Localiza en el material cada línea que contenga la palabra "loro" y cópiala completa, teniendo en cuenta que se distinguen mayúsculas y minúsculas.

Material del ejercicio =>
______
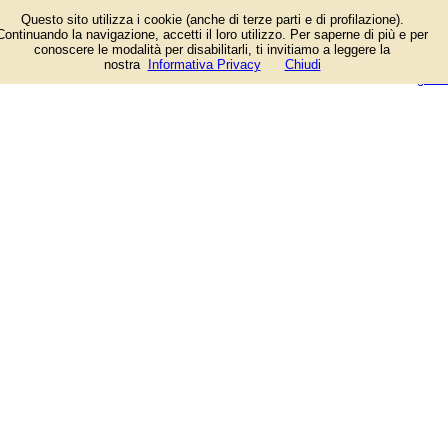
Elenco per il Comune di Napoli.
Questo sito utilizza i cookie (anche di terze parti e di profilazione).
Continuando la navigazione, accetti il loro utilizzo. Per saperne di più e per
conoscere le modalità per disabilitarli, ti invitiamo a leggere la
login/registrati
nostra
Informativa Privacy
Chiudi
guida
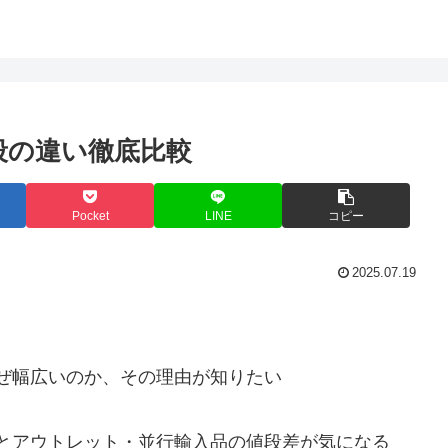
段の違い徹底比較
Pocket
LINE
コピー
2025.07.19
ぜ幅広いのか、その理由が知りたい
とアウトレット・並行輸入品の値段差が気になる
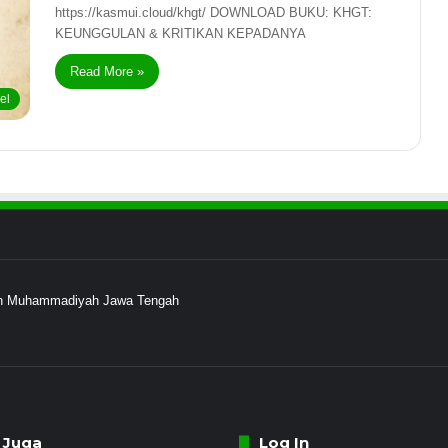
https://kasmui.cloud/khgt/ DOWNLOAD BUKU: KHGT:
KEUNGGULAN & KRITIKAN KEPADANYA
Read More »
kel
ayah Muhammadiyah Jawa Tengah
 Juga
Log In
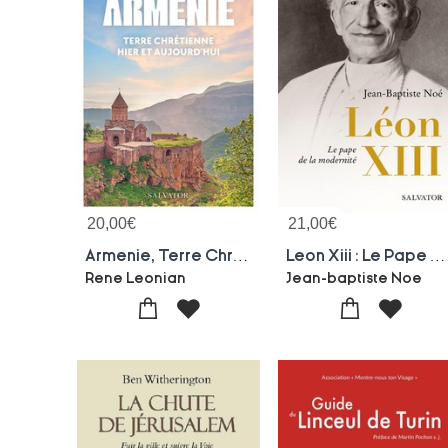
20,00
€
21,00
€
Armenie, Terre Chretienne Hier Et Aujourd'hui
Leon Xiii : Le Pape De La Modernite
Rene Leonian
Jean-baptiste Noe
______
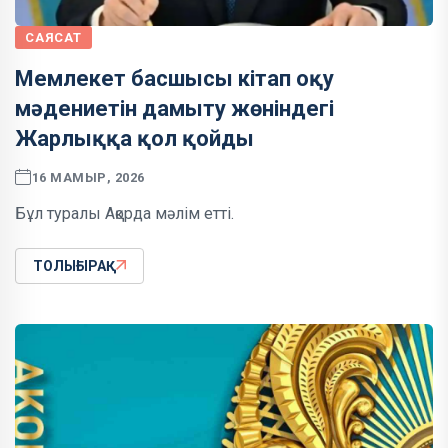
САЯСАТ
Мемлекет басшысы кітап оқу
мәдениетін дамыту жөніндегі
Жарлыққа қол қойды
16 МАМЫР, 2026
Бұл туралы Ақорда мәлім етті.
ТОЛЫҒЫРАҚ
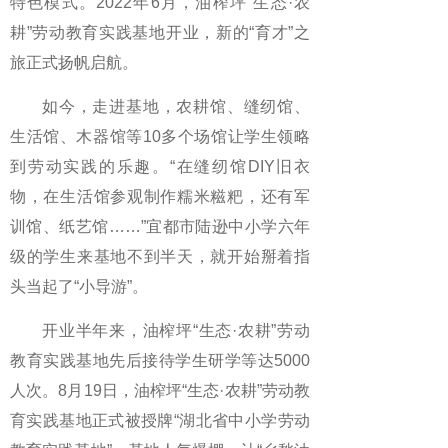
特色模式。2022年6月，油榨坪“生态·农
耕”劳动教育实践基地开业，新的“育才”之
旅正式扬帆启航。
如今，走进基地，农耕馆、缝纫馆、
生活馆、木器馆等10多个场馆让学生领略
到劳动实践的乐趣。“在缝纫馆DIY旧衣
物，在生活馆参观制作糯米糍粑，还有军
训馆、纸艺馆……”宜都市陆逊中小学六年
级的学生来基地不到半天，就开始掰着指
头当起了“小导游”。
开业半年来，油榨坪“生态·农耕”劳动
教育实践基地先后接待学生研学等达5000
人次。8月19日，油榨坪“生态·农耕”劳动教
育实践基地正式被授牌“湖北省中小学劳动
______
Respuesta escrita =>
Continuando la navigazione, accetti il loro utilizzo. Per saperne di più e per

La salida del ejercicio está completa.